Mesajı Okuyun
Old 29-10-2007, 00:41   #141
Av. Lale Beşe

 
Varsayılan Tartışmayacağım da?!?

"empoze ve dayatma" da nereden çıktı onu anlayamadım? ORTADA ZATEN BİR DAYATMA VAR VE BİZ BUNA KARŞI MÜCADELE ETMEYE ÇALIŞIYORUZ/ÇALIŞACAĞIZ. TBB BAŞKANI HER SENE ADLİ YIL AÇILIŞ KONUŞMASINDA KONUYU DİLE GETİRİYOR ZATEN.

Bu bir empoze olayı değil, mücadele olayıdır. Sanırım anlaşılamadı.

İdari yargıda hukukun temel kavramları ve müesseseleri bir türlü anlatılamamaktadır. Hukukun temel ilkeleri, hukuk fakültelerinde Roma Hukukundan başlayarak ilahi hukuk alanına da hukuk tarihi ile kayarak ve sonrasında hukuk felsefesi ile devam edilerek anlatılmaktadır. "non bis in idem", "in dubio pro reo", mecelle bilmeyen hakim olmaz. Bunları bilmedikleri lisans döneminde ilgili dersleri almadıklarından dolayı zaten karine haline gelmiş ve sınavında da bu konulara pek değinilmeyen hakimlerin oturduğu kürsüler tabii hakim ilkesine aykırı olarak oluşturulmuş kürsülerdir. Hukukun temel kavramlarını bilmediği açıkça anlaşılan heyetler karşısında avukat olarak son derece büyük sıkıntılar içerisinde olduğumuz dosyalar vardır. Adli yargı hakiminin (sulh ceza) önüne gelir gelmez kavradığı ve tedbir kararını derhal verdiği bir konuda idari yargının ne yaptığının anlaşılamadığı dosyamız vardır. Adli yargı hakimleri ile idari yargı hakimleri arasındaki fark çok barizdir. sadece hukukun temel ilkeleri değil, özel hukuk kuralları açısından da bilgi sahibi olmayan hakimler çok fazla sıkıntı yaşatmaktadır. Bu konuların başkaca somut örnekleri vardır. hem de çok fazladır. çok yoğundur. mesela adli tıp bilmeyen, ceza usul hukuku bilmeyen, hukuk usulü bilmeyen hakim emniyet teşkilatı davalarına bakamaz. bu konularla ilgili olarak yapılan soruşturmalarda ve genellikle kamu davalık konularda soruşturma izni alınamamaktadır ve buna karşı itiraz yeri de idari yargı olmamalıdır. çünkü soruşturma izni verilmediği hallerde idari yargı bu negatif kararı onaylayan mahkeme sıfatından ileri gidememektedir. bu konuda çok fazla sıkıntı vardır. vardır da vardır.

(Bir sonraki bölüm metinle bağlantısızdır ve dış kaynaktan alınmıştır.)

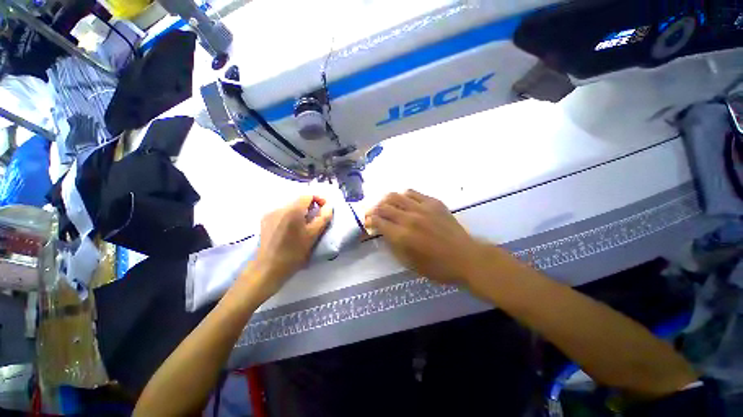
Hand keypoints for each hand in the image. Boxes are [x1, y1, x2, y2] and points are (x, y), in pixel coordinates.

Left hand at [249, 195, 332, 299]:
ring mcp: (270, 213)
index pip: (308, 195)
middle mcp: (280, 207)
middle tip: (316, 219)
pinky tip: (290, 228)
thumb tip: (329, 206)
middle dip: (310, 206)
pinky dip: (290, 215)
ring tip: (303, 225)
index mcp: (293, 210)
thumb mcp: (313, 235)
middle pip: (299, 199)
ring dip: (300, 211)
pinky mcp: (265, 220)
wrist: (268, 268)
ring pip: (290, 205)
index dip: (319, 199)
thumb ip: (324, 217)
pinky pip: (282, 211)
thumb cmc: (294, 252)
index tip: (324, 210)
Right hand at [365, 190, 485, 284]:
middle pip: (383, 206)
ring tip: (385, 205)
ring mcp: (422, 208)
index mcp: (402, 236)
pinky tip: (403, 201)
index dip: (369, 220)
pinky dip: (403, 196)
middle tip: (373, 213)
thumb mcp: (409, 263)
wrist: (465, 257)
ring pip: (395, 196)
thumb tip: (383, 232)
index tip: (368, 222)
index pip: (378, 221)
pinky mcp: (433, 202)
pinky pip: (412, 193)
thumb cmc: (437, 266)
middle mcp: (409, 218)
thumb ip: (393, 246)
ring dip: (386, 200)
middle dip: (374, 209)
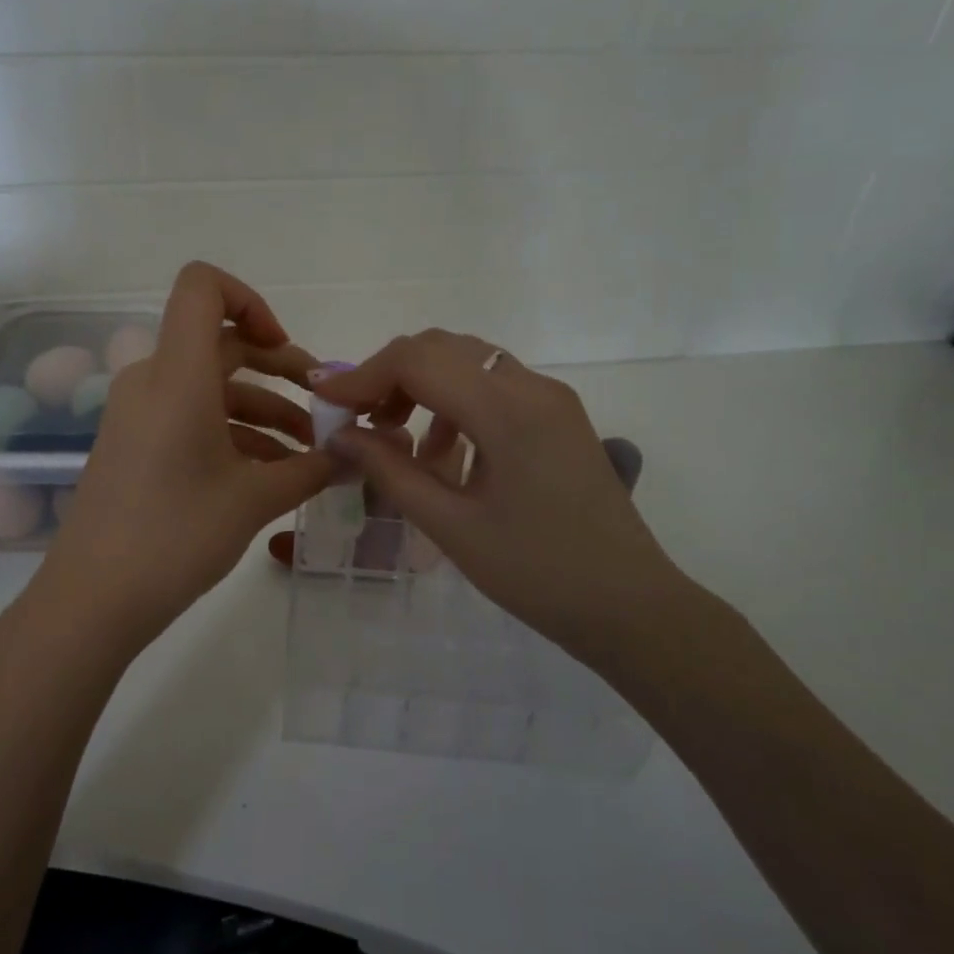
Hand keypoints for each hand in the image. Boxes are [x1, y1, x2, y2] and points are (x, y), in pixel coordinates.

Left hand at [35, 263, 333, 647]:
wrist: (94, 599)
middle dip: (278, 369)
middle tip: (323, 408)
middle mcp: (152, 381)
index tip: (284, 350)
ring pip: (210, 389)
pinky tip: (272, 475)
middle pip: (219, 344)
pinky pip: (190, 419)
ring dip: (263, 411)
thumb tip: (355, 456)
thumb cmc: (176, 536)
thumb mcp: (254, 500)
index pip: (201, 287)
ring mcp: (138, 415)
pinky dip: (232, 434)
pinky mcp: (134, 445)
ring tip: (310, 455)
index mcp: (177, 375)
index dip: (249, 300)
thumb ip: (311, 470)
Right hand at [314, 329, 692, 669]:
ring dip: (422, 388)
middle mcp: (532, 387)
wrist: (629, 605)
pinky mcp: (558, 415)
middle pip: (442, 349)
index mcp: (508, 411)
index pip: (418, 361)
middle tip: (359, 421)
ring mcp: (551, 398)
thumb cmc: (536, 573)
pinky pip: (494, 387)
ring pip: (468, 362)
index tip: (325, 402)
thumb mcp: (450, 526)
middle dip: (390, 376)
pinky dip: (454, 403)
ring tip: (396, 441)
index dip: (362, 375)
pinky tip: (443, 453)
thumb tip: (340, 435)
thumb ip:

AİHM eski DGM' lerden asker üyeyi çıkardığında gerekçesi şu idi: Karşısında asker gören bir sanık, adil yargılandığına inanamaz. Mahkemenin kararı bir ihtimal doğru olsa bile karşısında yargılanan insan, görüntü olarak adaletli bir yargılama yapıldığına inanmadığı sürece yargılama adil değildir.

Ben de bir avukat olarak idare mahkemeleri karşısında aynı endişeleri taşıyorum. Hukuk karşısında devlet yani idare ve vatandaş eşit haklara sahiptir. hakim kürsüsünde devletin işleyişini iyi bilen değil, hukuku iyi bilen insanlar oturmalıdır. zaten okuldan çıkıp hakim kürsüsüne oturan insan ne devletin işleyişini iyi bilir, ne de hukuku. aksi görüşün kabulü halinde bireylerin hakları karşısında devletin hukuki üstünlüğünü sağlamak gibi hukuk devleti ilkesi ile bağdaşmayacak sakıncalı durumlar ortaya çıkmaktadır.

Sorun aynı zamanda idari yargı-adli yargı ayırımının hukuki dayanağının olmadığı sorunudur. İdari yargı kolu diye bir yargı kolu ayrılması, topyekun hukuka aykırıdır. Hukukun evrensel ilkelerine aykırıdır. Anayasanın genel ilkelerine aykırıdır. İnsan haklarına aykırıdır. memurlara imtiyaz tanınmasıdır. İdareye ayrıcalık tanınmasıdır. Açıkça ayırımcılık yasağına aykırılıktır ve sistemin fransa' dan gelmiş olması bile bu gerçeği değiştirmez.

"Şimdi sıra geldi "non bis in idem" ile "in dubio pro reo" konularına" demeyeceğim merak etmeyin.